[[ RECORD EXCERPTS, beginning ]]

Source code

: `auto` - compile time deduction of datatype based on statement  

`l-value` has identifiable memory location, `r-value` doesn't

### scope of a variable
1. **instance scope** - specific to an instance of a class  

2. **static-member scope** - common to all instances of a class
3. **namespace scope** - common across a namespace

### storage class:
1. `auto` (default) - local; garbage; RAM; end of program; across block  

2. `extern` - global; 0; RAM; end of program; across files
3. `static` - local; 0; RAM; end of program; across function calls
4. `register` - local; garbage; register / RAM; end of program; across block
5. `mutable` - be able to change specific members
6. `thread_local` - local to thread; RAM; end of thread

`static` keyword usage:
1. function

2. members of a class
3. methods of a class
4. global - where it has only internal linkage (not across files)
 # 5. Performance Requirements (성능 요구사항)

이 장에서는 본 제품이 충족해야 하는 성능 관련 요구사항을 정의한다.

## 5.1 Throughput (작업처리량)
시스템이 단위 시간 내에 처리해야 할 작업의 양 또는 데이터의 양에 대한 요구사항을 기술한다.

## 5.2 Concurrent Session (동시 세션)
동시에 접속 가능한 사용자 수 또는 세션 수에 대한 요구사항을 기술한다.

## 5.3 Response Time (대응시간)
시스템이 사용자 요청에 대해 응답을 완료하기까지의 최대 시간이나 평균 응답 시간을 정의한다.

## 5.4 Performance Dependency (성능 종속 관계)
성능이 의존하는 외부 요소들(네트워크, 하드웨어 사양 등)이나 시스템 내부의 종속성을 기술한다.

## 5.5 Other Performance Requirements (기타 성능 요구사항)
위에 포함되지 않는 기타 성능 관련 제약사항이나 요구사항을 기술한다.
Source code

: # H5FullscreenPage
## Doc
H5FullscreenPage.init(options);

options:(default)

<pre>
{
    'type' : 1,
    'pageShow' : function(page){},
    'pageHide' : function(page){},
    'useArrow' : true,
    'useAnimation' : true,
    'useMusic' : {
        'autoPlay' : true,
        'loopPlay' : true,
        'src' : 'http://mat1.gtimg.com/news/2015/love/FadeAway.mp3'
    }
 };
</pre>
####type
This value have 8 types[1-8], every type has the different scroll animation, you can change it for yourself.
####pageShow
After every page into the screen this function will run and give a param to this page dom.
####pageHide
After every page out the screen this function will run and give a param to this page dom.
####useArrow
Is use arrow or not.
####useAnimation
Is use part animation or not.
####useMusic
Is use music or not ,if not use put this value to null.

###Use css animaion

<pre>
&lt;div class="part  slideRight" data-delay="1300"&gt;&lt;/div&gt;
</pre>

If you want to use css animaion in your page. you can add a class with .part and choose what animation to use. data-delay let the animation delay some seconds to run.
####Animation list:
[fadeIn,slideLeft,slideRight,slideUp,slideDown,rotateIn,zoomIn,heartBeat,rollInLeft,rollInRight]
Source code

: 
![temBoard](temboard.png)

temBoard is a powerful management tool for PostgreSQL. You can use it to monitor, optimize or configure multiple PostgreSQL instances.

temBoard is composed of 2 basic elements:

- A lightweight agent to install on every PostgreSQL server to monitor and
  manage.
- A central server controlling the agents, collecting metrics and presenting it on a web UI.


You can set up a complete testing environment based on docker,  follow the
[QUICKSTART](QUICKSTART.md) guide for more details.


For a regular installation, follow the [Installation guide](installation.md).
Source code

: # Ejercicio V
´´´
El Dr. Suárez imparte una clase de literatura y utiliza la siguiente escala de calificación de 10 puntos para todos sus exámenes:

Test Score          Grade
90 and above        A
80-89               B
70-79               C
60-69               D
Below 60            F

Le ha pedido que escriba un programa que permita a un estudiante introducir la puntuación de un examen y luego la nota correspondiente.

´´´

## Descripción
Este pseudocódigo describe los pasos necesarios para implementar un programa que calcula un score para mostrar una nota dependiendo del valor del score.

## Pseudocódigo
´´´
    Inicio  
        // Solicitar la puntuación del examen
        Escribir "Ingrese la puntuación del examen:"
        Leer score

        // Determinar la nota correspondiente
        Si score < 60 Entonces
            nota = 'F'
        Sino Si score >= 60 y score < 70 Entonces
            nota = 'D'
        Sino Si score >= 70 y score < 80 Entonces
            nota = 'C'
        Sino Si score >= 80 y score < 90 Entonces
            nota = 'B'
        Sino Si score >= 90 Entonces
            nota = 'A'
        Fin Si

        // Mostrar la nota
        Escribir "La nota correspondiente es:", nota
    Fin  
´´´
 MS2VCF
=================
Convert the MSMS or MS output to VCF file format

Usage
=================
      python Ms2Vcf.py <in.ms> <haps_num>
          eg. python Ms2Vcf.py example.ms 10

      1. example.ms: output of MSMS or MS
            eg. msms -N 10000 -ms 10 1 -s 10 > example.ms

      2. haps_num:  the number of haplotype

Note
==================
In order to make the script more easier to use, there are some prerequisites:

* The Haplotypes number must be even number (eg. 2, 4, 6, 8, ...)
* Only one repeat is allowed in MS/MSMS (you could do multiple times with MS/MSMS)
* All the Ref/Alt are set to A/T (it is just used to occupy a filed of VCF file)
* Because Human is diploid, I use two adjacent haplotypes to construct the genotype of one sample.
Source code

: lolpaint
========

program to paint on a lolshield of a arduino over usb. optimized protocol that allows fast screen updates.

[[ RECORD EXCERPTS, end ]]

WHAT THE TASK REQUIRES: Copy every line above in which the string "요구사항을" shows up.

RESPONSE TO THIS TASK:
이 장에서는 본 제품이 충족해야 하는 성능 관련 요구사항을 정의한다.
시스템이 단위 시간 내에 처리해야 할 작업의 양 또는 데이터의 양에 대한 요구사항을 기술한다.
동시에 접속 가능한 사용자 수 또는 세션 수에 대한 요구사항을 기술한다.
위에 포함되지 않는 기타 성능 관련 제약사항이나 요구사항을 기술한다.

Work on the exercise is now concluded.